TASK ITEM: Go through the data below and return each line containing the word "skrivljenim".

DATASET:

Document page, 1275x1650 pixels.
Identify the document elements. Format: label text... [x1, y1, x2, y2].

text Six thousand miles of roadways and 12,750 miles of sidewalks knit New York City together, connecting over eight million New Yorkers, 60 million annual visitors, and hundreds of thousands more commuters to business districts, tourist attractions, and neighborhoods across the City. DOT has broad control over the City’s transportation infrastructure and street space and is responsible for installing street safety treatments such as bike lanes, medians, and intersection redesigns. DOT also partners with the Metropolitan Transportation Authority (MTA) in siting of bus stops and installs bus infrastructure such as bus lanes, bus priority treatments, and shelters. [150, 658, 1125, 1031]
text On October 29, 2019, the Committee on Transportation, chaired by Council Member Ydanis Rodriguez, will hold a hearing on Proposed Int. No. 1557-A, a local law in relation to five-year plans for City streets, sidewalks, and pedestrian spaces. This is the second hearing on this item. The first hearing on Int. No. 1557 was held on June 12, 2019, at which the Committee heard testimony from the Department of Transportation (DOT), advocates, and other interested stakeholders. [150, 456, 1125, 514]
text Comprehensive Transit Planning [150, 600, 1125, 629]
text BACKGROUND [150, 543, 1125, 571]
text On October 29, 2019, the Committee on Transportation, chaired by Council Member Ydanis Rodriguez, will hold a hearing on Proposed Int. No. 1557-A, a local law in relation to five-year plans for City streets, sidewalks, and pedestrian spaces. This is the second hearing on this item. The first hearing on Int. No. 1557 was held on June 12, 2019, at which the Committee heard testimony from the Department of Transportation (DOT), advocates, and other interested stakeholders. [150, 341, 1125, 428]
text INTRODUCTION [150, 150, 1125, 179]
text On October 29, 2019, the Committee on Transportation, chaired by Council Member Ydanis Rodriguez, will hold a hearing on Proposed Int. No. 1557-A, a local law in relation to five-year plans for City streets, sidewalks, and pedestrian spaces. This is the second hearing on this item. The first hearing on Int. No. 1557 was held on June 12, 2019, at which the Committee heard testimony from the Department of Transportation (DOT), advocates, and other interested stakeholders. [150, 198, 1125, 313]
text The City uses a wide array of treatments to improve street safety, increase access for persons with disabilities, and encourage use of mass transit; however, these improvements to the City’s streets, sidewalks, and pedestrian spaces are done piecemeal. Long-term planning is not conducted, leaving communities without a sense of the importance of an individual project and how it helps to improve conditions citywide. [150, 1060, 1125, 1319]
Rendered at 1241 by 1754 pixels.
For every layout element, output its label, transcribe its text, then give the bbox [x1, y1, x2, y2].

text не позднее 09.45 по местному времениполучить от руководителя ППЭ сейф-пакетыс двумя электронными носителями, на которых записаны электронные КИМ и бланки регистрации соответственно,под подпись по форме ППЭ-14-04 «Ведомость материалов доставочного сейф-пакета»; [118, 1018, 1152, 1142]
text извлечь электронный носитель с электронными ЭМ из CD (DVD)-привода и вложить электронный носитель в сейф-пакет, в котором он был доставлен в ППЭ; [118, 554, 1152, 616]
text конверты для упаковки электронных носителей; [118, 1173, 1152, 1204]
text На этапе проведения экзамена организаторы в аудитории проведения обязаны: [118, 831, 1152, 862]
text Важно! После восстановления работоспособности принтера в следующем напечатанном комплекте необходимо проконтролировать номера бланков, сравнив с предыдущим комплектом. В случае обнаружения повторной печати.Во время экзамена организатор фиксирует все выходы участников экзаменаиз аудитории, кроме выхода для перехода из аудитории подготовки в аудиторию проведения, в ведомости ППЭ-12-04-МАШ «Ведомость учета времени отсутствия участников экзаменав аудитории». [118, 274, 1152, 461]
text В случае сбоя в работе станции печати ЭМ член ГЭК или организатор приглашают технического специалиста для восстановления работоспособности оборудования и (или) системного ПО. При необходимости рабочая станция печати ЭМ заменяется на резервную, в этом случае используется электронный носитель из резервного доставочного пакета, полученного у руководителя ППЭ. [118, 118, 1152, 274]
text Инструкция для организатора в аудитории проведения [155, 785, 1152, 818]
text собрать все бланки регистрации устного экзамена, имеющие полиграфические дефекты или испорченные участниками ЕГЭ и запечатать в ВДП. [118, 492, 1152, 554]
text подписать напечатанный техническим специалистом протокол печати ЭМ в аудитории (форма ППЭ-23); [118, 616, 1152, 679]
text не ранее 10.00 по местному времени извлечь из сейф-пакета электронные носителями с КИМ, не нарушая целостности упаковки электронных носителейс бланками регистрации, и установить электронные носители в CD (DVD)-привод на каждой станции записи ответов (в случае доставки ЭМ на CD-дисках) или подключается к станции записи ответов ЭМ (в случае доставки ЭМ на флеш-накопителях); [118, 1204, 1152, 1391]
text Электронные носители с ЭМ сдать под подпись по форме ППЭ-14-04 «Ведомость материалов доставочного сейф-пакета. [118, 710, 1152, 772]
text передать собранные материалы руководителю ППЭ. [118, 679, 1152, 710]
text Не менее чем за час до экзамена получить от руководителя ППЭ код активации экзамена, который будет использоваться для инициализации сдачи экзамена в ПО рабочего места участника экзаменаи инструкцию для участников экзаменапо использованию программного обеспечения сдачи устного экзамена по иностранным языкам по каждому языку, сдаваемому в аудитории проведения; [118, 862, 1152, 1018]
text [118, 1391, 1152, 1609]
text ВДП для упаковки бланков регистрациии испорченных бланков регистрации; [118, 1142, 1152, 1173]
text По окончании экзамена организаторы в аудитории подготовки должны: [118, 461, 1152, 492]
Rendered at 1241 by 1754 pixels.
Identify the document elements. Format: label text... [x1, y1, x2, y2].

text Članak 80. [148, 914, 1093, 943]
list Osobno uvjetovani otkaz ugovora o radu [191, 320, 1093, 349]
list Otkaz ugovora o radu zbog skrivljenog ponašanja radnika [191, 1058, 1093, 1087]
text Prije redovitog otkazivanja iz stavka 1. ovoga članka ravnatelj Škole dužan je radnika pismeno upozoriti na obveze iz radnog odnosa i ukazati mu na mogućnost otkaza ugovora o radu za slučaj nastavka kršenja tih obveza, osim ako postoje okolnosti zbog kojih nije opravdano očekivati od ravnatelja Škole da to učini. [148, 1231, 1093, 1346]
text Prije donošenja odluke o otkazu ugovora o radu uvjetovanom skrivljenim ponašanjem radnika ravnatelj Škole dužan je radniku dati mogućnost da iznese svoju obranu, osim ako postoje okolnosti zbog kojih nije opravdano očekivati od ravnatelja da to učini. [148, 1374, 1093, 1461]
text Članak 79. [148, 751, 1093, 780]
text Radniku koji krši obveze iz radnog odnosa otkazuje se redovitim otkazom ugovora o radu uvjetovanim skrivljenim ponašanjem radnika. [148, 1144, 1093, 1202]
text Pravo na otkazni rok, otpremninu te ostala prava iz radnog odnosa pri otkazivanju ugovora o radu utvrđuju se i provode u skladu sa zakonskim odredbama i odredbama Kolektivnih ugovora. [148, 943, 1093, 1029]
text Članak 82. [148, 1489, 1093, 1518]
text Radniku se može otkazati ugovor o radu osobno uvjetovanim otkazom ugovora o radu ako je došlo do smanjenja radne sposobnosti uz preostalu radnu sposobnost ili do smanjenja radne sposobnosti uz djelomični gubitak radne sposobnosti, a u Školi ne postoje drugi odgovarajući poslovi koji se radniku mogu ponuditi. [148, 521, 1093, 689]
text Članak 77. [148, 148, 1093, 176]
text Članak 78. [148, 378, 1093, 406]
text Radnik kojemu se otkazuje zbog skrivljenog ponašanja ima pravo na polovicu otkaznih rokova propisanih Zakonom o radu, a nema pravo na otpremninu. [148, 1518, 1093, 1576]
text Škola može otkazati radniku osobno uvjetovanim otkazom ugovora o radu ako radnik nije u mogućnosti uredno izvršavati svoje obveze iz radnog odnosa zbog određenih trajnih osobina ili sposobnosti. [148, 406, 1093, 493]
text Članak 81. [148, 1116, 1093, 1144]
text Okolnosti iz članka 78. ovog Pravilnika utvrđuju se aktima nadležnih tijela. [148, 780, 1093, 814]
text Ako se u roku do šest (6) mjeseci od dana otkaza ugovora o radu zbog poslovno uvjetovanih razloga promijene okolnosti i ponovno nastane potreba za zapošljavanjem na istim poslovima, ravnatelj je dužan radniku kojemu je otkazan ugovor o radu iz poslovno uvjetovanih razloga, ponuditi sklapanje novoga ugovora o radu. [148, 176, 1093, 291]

SOLUTION:
text Prije donošenja odluke o otkazu ugovora o radu uvjetovanom skrivljenim ponašanjem radnika ravnatelj Škole dužan je radniku dati mogućnost da iznese svoju obranu, osim ako postoje okolnosti zbog kojih nije opravdano očekivati od ravnatelja da to učini. [148, 1374, 1093, 1461]
text Radniku koji krši obveze iz radnog odnosa otkazuje se redovitim otkazom ugovora o radu uvjetovanim skrivljenim ponašanjem radnika. [148, 1144, 1093, 1202]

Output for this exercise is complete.